While vegetables like kale and broccoli are nutritious, consuming them raw in large amounts can hinder thyroid hormone production. They contain goitrogens, compounds that may reduce iodine absorption—essential for healthy thyroid function.
Tip: Cooking cruciferous vegetables reduces their goitrogenic effects. Steaming or sautéing is recommended.
Examples: Raw cabbage, broccoli, kale, Brussels sprouts.
3. Gluten
For individuals with autoimmune thyroid diseases like Hashimoto’s, gluten can act as a trigger for inflammation and immune system flare-ups. It may also damage the gut lining, affecting nutrient absorption and medication effectiveness.

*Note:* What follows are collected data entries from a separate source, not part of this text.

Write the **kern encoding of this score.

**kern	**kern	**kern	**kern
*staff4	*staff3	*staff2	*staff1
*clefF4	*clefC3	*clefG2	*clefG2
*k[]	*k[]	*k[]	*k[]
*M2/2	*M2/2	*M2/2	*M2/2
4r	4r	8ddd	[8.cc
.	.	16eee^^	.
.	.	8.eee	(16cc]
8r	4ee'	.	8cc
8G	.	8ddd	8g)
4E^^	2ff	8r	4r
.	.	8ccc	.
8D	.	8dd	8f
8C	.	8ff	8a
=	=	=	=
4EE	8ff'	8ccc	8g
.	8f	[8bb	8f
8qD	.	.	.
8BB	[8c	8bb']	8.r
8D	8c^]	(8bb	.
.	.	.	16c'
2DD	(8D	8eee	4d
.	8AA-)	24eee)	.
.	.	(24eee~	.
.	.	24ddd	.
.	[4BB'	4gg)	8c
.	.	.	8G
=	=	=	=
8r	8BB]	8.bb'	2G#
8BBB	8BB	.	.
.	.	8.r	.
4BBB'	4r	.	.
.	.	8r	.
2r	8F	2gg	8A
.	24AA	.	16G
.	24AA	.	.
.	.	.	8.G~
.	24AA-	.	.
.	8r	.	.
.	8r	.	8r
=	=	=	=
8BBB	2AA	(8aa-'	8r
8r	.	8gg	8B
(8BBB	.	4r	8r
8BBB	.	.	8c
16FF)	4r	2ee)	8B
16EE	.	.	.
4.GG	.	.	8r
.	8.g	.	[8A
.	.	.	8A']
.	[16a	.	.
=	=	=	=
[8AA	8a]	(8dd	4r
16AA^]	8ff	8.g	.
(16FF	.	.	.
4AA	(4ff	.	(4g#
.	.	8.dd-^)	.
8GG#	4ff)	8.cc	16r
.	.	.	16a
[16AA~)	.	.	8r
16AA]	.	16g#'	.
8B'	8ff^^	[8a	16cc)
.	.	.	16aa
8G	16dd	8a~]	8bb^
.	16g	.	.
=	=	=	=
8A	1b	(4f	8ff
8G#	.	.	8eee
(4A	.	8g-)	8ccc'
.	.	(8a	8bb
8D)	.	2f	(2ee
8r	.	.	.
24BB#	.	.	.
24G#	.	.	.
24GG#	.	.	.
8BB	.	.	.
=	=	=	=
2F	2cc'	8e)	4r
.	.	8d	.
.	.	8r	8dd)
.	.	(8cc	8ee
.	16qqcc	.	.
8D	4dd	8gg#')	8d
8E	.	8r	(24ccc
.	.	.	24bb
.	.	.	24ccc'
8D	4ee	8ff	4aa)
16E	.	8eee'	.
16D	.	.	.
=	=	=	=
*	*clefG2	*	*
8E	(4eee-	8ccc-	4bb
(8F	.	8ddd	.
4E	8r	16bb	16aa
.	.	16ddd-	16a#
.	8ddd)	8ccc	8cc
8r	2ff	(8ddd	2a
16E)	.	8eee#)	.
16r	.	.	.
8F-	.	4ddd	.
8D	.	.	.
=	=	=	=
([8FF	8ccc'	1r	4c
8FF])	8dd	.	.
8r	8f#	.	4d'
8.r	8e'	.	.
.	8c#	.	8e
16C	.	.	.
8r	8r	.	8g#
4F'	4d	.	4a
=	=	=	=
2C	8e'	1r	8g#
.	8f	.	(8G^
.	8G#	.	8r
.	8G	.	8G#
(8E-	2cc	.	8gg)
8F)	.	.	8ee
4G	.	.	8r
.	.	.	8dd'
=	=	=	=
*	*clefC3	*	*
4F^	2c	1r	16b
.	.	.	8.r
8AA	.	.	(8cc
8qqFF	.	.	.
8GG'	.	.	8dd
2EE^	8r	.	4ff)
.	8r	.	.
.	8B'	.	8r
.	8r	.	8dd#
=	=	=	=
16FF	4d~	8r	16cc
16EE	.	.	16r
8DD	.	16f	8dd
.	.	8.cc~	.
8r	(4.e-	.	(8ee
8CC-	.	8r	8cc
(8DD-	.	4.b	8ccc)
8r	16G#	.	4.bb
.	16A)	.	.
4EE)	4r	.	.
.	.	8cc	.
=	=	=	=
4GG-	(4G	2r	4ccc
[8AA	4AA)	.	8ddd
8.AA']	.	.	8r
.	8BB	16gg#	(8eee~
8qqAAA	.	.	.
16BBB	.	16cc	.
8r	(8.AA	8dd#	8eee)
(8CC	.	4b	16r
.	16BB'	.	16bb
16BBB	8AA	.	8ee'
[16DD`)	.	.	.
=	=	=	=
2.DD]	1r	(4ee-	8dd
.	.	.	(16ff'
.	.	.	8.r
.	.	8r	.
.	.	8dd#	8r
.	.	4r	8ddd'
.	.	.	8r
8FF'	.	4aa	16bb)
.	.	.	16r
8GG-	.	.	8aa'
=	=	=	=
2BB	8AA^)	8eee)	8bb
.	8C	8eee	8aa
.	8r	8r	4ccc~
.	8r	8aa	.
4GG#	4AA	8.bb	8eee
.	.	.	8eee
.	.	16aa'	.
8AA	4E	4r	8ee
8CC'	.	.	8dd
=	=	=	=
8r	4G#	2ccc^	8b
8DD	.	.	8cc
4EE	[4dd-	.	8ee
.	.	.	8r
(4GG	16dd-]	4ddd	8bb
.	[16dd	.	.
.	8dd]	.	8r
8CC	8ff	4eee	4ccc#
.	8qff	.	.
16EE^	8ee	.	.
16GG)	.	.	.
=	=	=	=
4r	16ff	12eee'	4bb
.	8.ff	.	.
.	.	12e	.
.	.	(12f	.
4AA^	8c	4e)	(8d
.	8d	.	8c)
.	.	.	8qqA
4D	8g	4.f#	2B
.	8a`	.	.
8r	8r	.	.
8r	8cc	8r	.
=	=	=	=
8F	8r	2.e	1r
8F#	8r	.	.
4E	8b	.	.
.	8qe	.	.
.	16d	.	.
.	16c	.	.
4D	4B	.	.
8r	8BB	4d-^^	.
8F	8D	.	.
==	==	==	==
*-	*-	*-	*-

Tip: Consider a gluten-free diet if you experience persistent fatigue, digestive issues, or have been diagnosed with Hashimoto’s.
Examples: Wheat, barley, rye, processed oats.
4. Refined Sugar
Excess sugar causes inflammation, increases insulin resistance, and can worsen symptoms of hypothyroidism such as weight gain, mood swings, and brain fog.
Tip: Replace refined sugar with natural sweeteners like honey (in moderation) or fruits with a low glycemic index.
Examples: Candy, pastries, sugary drinks, packaged desserts.